Army Alerts – How to Get the Word Out

Armed forces have a wide range of emergency notification methods. Whether it’s an Active Duty alert, Suspected enemy spy, or a Hostage taker, there’s a way to get the word out to your entire unit. Armed forces have many options available, and using the right system can ensure the maximum level of safety and security.

Active duty alert

An active duty army alert is placed on your credit report if you are a member of the armed forces. It helps protect you from identity theft by requiring businesses to verify your identity before extending credit. If you are a service member who is deployed, you can choose to have your personal representative place the alert on your behalf. However, if you are in the military for an extended period of time, you may want to consider removing the alert.

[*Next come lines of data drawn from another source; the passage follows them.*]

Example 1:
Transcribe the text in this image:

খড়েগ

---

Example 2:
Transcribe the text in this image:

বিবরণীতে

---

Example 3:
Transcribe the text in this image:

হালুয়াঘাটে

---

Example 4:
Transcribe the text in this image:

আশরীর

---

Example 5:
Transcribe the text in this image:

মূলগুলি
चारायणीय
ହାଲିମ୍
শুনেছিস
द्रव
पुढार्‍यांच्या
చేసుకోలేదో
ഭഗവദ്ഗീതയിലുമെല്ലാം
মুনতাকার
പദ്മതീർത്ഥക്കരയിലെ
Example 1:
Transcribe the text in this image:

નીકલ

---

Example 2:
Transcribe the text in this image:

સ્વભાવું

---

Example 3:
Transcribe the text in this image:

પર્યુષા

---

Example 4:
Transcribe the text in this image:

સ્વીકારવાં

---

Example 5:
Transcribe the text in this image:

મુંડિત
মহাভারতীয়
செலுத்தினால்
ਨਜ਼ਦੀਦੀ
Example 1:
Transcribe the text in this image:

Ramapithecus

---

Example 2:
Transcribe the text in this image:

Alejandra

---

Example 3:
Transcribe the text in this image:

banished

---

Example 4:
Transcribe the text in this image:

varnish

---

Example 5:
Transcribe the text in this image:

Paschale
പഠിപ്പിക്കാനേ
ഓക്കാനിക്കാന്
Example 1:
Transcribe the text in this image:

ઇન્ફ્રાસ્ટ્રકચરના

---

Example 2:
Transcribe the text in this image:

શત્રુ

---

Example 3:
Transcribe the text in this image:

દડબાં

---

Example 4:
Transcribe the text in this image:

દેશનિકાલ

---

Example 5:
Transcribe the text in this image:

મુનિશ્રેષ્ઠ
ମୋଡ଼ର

In the event that you or a loved one are sent to a military deployment, the Army will notify you as soon as possible. However, if you are a member of the National Guard, you may not be notified until several months before deployment. This notification will come in the form of a phone call, an Automatic Digital Network message, or a certified letter. You should make sure your contact information is current at work and at home. If you have questions, you should contact the commander of your unit.

Suspected enemy spy

In a shocking move, the German Army is alerting its personnel of a suspected enemy spy. The intelligence agency believes that the spy is targeting Special Forces troops. The alert cites the suspect’s now-defunct Instagram profile and asks personnel to remain vigilant. The alleged spy had access to important information about German army forces in Afghanistan and German security services.

Hostage takers

If you’ve been living under a rock, you’ve likely received alerts from the Army about possible hostage-taker situations. It’s a good idea to be prepared. Developing situational awareness and self-awareness skills are necessary before you can handle a crisis. You can learn how to handle a hostage-taker situation by attending a hostage-taking training.

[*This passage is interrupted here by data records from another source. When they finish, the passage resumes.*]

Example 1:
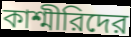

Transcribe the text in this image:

কাশ্মীরিদের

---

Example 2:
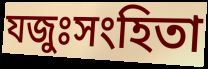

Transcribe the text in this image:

যজুঃসংহিতা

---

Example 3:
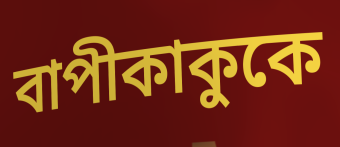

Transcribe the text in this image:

বাপীকাকুকে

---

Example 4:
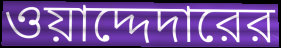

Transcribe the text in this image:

ওয়াদ্দেদারের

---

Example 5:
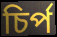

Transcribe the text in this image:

চির্প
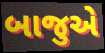
બાજુએ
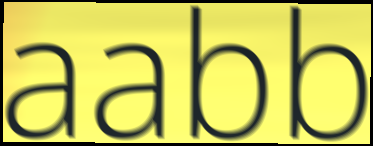
aabb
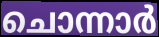
ചൊന്നാർ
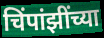
चिंपांझींच्या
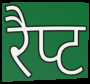
रैप्ट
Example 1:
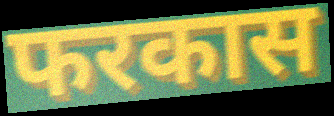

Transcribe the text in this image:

फरकास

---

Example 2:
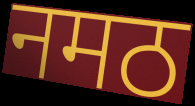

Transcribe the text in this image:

नमठ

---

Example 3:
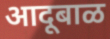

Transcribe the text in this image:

आदूबाळ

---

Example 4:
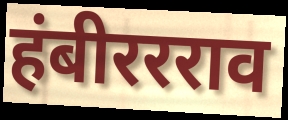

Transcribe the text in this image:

हंबीररराव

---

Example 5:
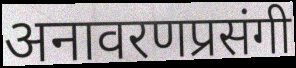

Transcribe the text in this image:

अनावरणप्रसंगी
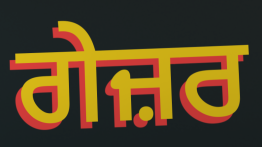
ਗੇਜ਼ਰ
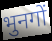
भुनगों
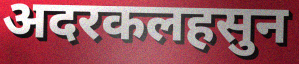
अदरकलहसुन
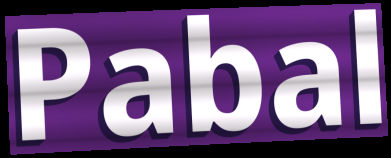
Pabal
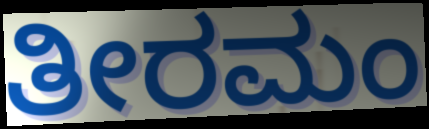
ತೀರಮಂ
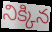
నిక్కిన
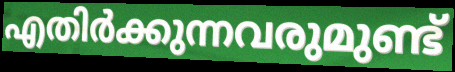
എതിർക്കുന്നവരുമുണ്ട്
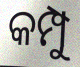
କମ୍ପୁ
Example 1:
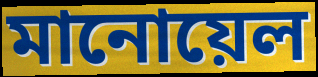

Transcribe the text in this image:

মানোয়েল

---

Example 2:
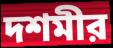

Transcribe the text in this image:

দশমীর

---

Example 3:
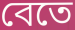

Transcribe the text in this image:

বেতে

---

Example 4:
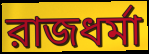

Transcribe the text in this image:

রাজধর্মা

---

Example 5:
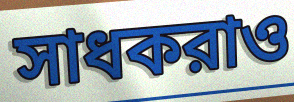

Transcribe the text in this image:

সাধকরাও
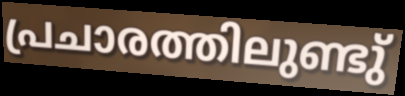
പ്രചാരത്തിലുണ്ടു്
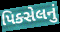
પિક્સેલનું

If you see a hostage-taker in action, make sure to call 911. The police won’t let you leave until the situation is under control. You may also be asked to make a statement about what you saw or heard. Be honest with the police. Remember, the hostage-taker is not actively killing or injuring anyone, but he or she is holding them against their will.

Noise disturbances

Residents near Schofield Barracks, Utah, may hear loud noises from military aircraft and artillery training. The Army says the loud noises present no immediate danger, but the noises may cause disturbances in the surrounding communities. The timing of the training may vary due to environmental conditions, weather, and safety considerations. Typically, the training occurs at night, but sometimes it happens during the day.

NSCN hibernation period

By 2020, all 76 Army installations will be using the Alert! Mass Warning Notification System (MWNS). The MWNS is mandatory for primary population members (including DOD and contract support personnel). To receive alerts, primary population members must enroll their personal contact information into the Alert! System, which is updated and verified every 90 days.

According to news reports, the outlawed NSCN (K) group has threatened to put a price on the head of any Indian soldier captured alive in the Northeast. As a result, the Indian Army is preparing to issue a local alert to its soldiers in the area, instructing them to take extra precautions. The army is also aware of a message spreading on social media asking soldiers to stay alert.

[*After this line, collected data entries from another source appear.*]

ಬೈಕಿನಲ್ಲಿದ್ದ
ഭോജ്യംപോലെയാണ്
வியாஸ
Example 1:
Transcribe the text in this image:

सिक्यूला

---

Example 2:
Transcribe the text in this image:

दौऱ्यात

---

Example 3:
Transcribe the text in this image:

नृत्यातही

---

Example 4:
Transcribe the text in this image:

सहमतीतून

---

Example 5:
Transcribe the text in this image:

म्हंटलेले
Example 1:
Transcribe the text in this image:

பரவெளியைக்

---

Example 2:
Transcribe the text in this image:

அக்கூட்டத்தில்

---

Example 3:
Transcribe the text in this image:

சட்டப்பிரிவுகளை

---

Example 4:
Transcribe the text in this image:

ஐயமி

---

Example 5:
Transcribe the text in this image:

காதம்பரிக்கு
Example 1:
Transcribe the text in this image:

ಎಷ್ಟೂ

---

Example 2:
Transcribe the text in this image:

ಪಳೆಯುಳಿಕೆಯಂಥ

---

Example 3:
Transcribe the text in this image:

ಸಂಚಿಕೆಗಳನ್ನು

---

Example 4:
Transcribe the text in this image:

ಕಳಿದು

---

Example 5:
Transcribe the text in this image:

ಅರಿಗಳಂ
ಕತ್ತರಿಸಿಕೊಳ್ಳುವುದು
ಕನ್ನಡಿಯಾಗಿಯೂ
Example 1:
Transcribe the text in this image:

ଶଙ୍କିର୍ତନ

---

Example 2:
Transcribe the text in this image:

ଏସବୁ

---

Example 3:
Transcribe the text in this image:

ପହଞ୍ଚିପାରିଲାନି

Security measures for reporting incidents

To protect data and assets, everyone must report any security incidents. Security breaches can be intentional and can damage data and systems. Unexperienced users are vulnerable to all types of attacks. Consequently, a comprehensive training program is a must. This training should include the assessment of terrorist and nonstate groups that threaten national security.

In the Army, reporting incidents is mandatory for all Defence personnel. It is done through the Sentinel reporting system. The service should report any incident that puts people, equipment, or plants at risk. This applies to the workforce, cadets, and third-party contractors.